A Chicken and Egg Story

Last year our chickens stopped laying eggs. For the first time in a decade we had to buy eggs instead of selling them. The egg strike, as one of our customers called it, lasted five months. But by the time they started laying again, their replacements were already in the barn.

The life of a laying hen starts like all other birds, by hatching out of an egg. The first few weeks can be spent with other poultry as well, although keeping them with meat chickens endangers their lives after a few weeks, especially if they decide to pile on top of each other.

Meat chickens tend to double their weight very quickly. The laying hens grow much slower.

When people asked when we would have eggs again, I told them the chickens wouldn’t start laying until October. It takes five months for them to start laying eggs and we got the chicks in late May, so that seemed reasonable.

Sure enough they started laying eggs in late October, but we were out of town. So I was told they had started with only a few. By the time we returned there were two-dozen waiting for us, already collected with more to be picked in the barn.

The following week we had another five-dozen, then 11 and then 24.

In my experience, it takes some time for all of the hens to reach maturity and start producing. In that time the eggs aren’t all exactly as they should be.

Some end up with double yolks and others are too small to contain any yolk at all. We will also get eggs without shells. When picked up they resemble a fragile water balloon.

A few weeks ago, while checking for eggs one morning, I came across four of these. We can’t use them so Schwartz got them with his breakfast.

The chickens are also learning where to lay their eggs. At first they lay where ever they happen to be but after a while they start using the nests provided.

A few years ago, Al went into the barn in the morning and had to really watch his step. The floor was covered with eggs. He counted 52 when he finally got them all picked up.

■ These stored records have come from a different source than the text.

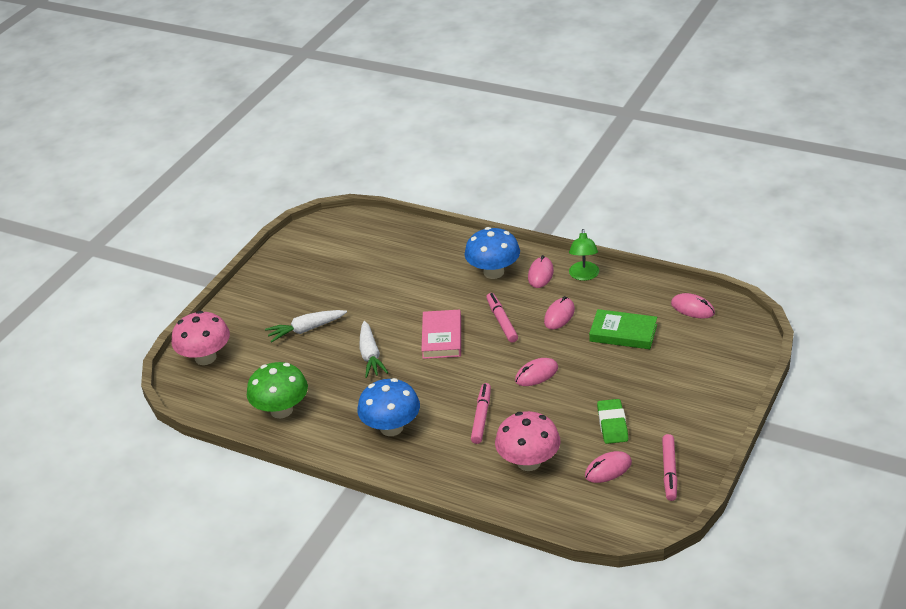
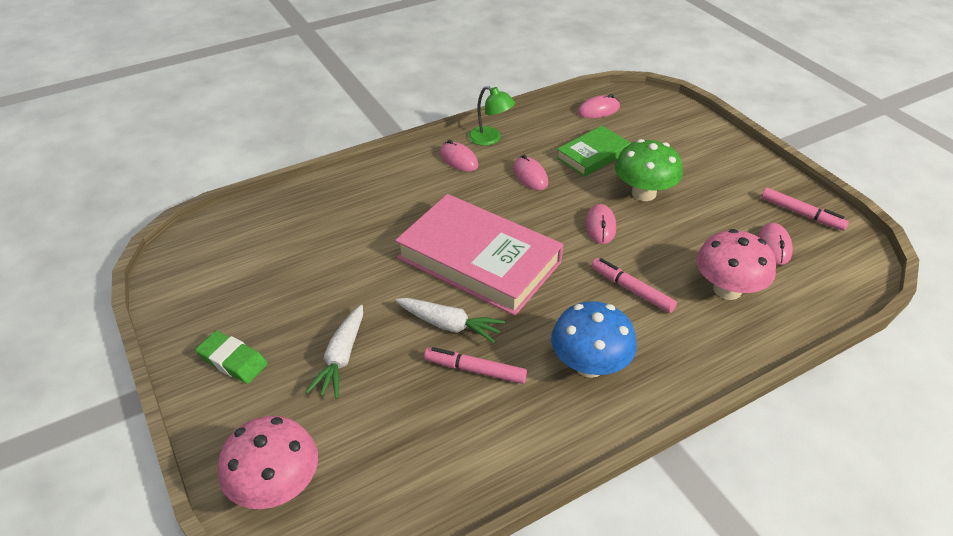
camera: 60 degrees left, 5 degrees up
(281, 410) = (466, 452): green mushroom -> green mushroom (643, 193)
(442, 337) = (479, 260): pink book -> pink book, size x1.88
(493, 272) = (419, 183): blue mushroom -> none
(501, 321) = (499, 211): pink marker -> pink marker (475, 370)
(612, 424) = (713, 216): green eraser -> green eraser (233, 361)

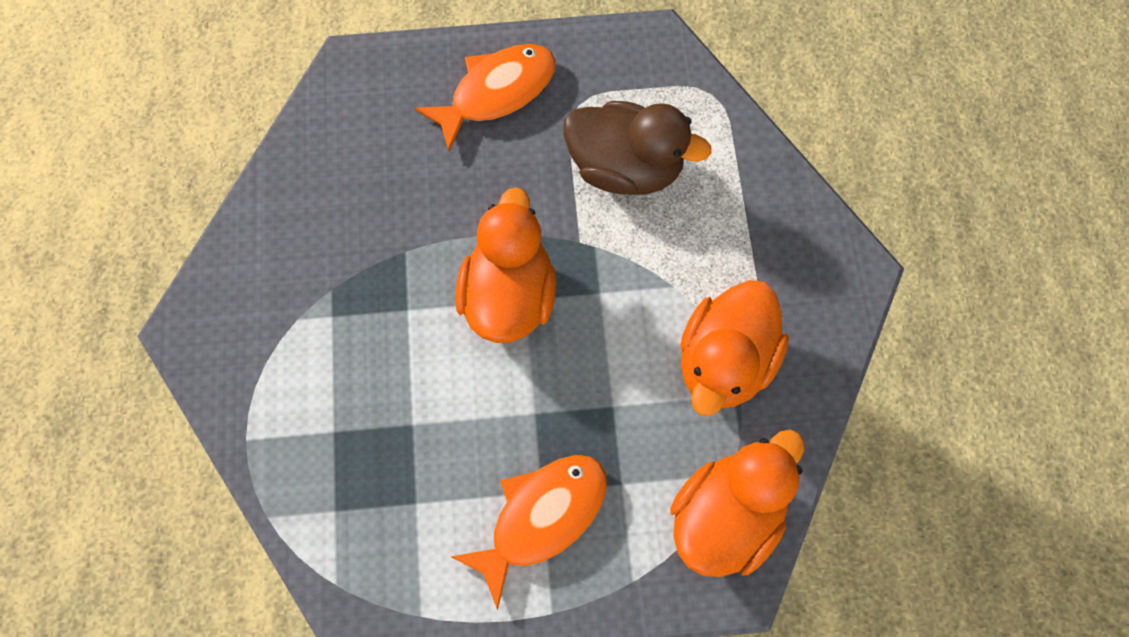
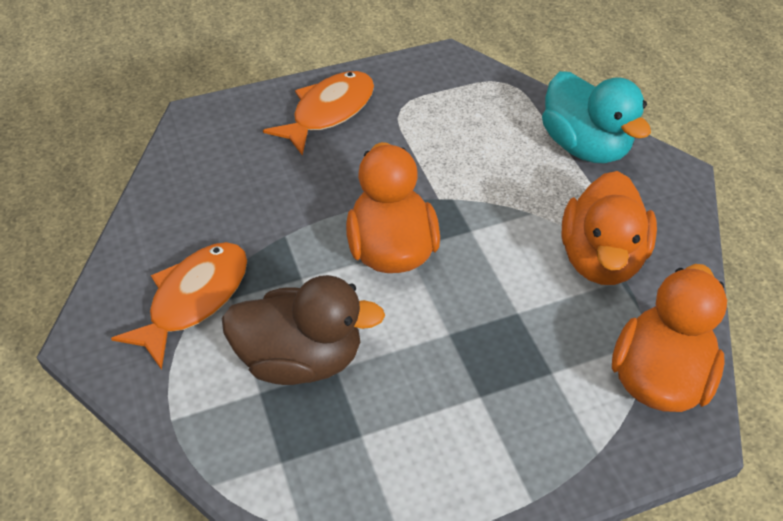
camera: 15 degrees left, 20 degrees down
(541, 518) = (489, 419): orange fish -> orange fish (194, 299)
(625, 168) = (457, 141): brown duck -> brown duck (301, 358)
(766, 208) = (584, 146): none -> turquoise duck

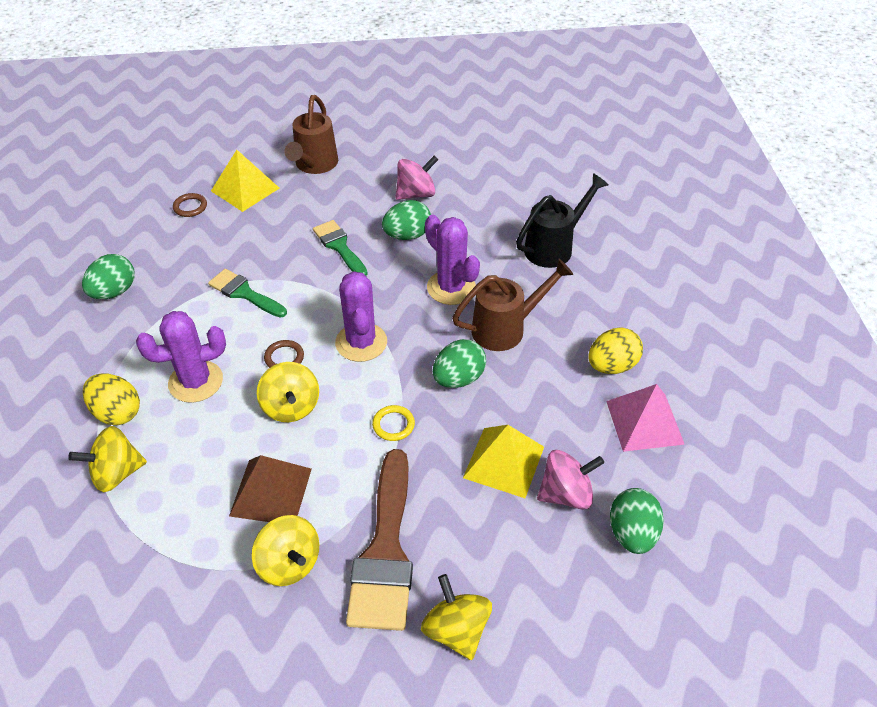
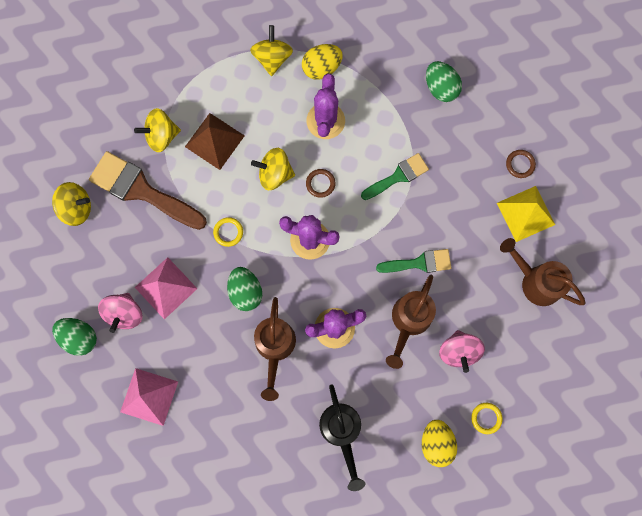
camera: 115 degrees right, 30 degrees up
(407, 235) = (409, 321): green egg -> brown watering can
(467, 160) = (486, 418): none -> yellow ring
(504, 462) = (165, 288): yellow pyramid -> pink pyramid
(611, 366) = (205, 404): yellow egg -> yellow egg (436, 443)

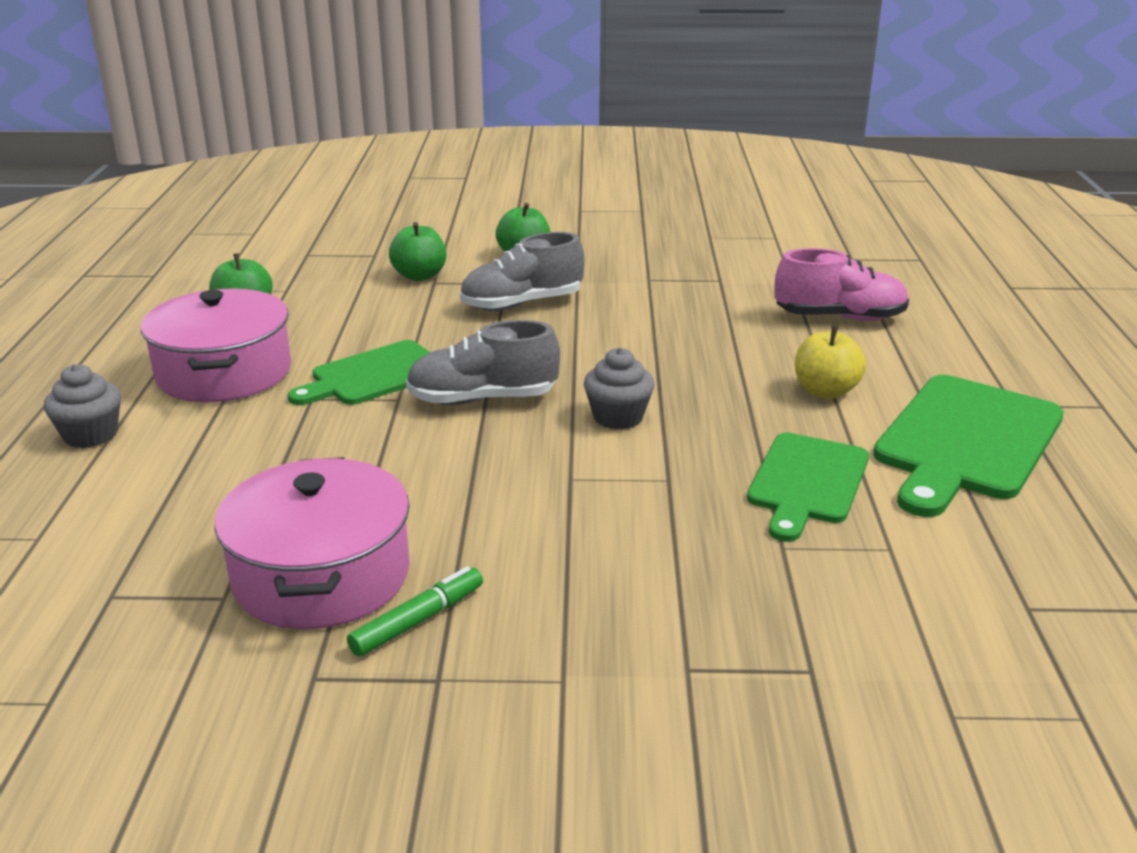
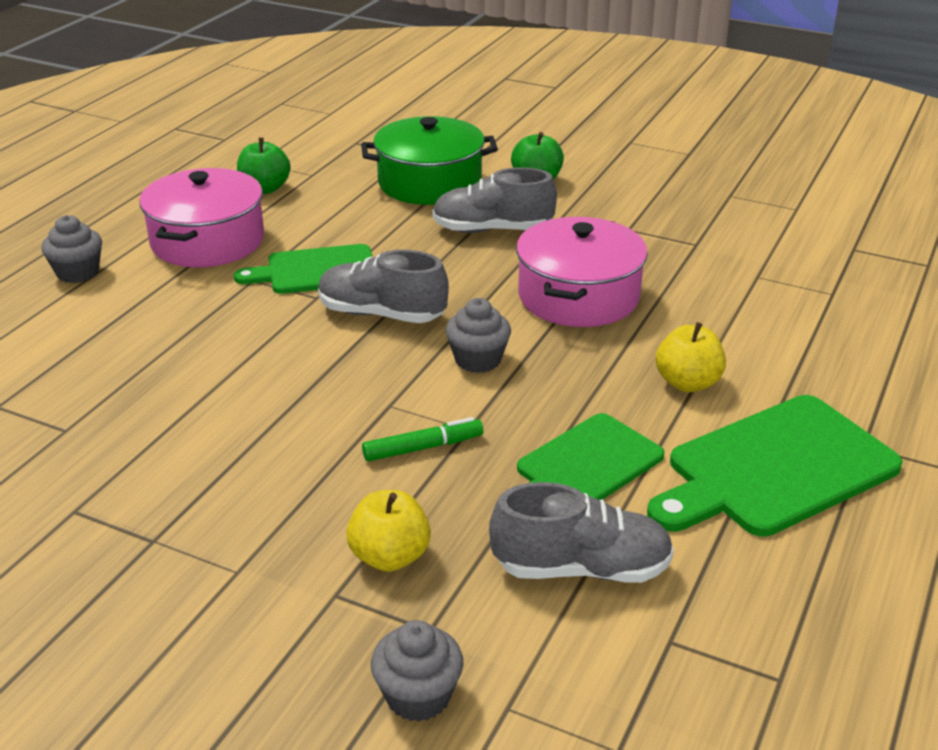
camera: 25 degrees right, 5 degrees up
(321, 575) = (141, 433): pink pot -> pink pot (578, 296)
(418, 620) = (177, 490): green marker -> green marker (423, 448)
(419, 276) = (430, 183): green apple -> green pot
(707, 616) = (390, 557): none -> yellow apple
(839, 317) = (777, 310): pink shoe -> none
(861, 736) = (418, 696): none -> grey cupcake
(892, 571) = (581, 568): none -> grey shoe

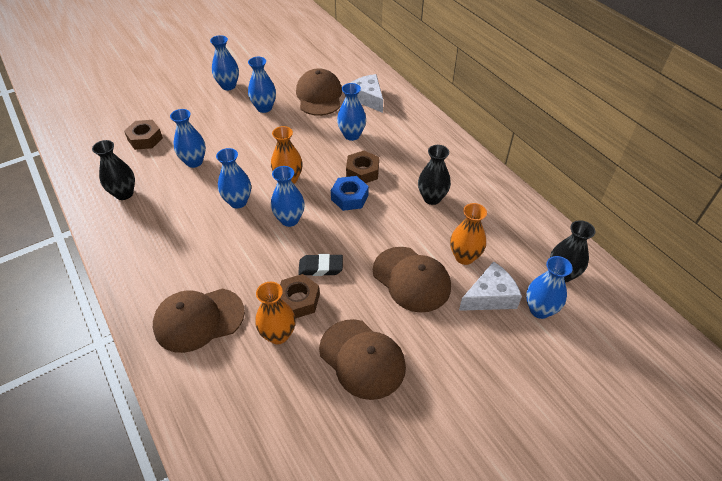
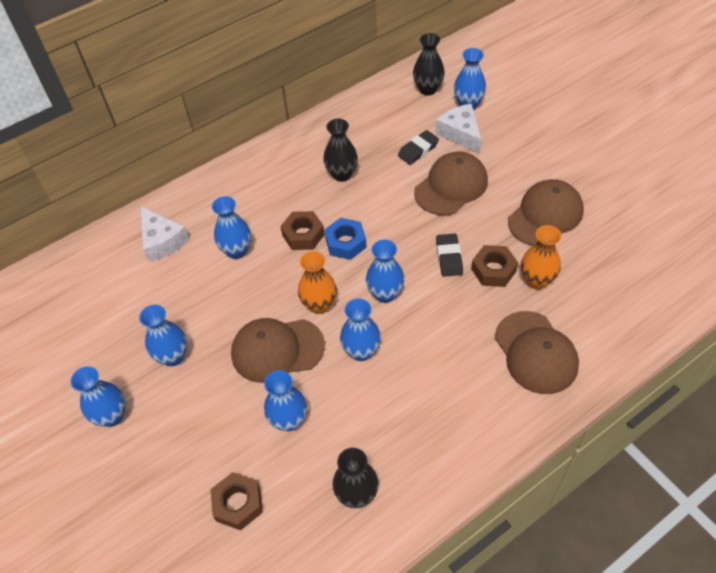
camera: 90 degrees left, 5 degrees up
(319, 96) = (151, 294): brown cap -> brown cap (277, 350)
(367, 98) = (162, 241): white cheese -> white cheese turned 90 degrees counterclockwise
(464, 257) = (418, 150): orange vase -> black eraser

It was the first time that happened, and it hasn’t happened since.

A hen can produce up to 300 eggs in their first year of laying. As a chicken ages, two things happen to them: the eggs become larger and they produce fewer of them until they stop completely. This is what happened almost a year ago with our old hens.

At this point they make very good soup or they can be allowed to live out their days doing whatever they like.

Because we only had 10 of the old hens left we decided to just let them live.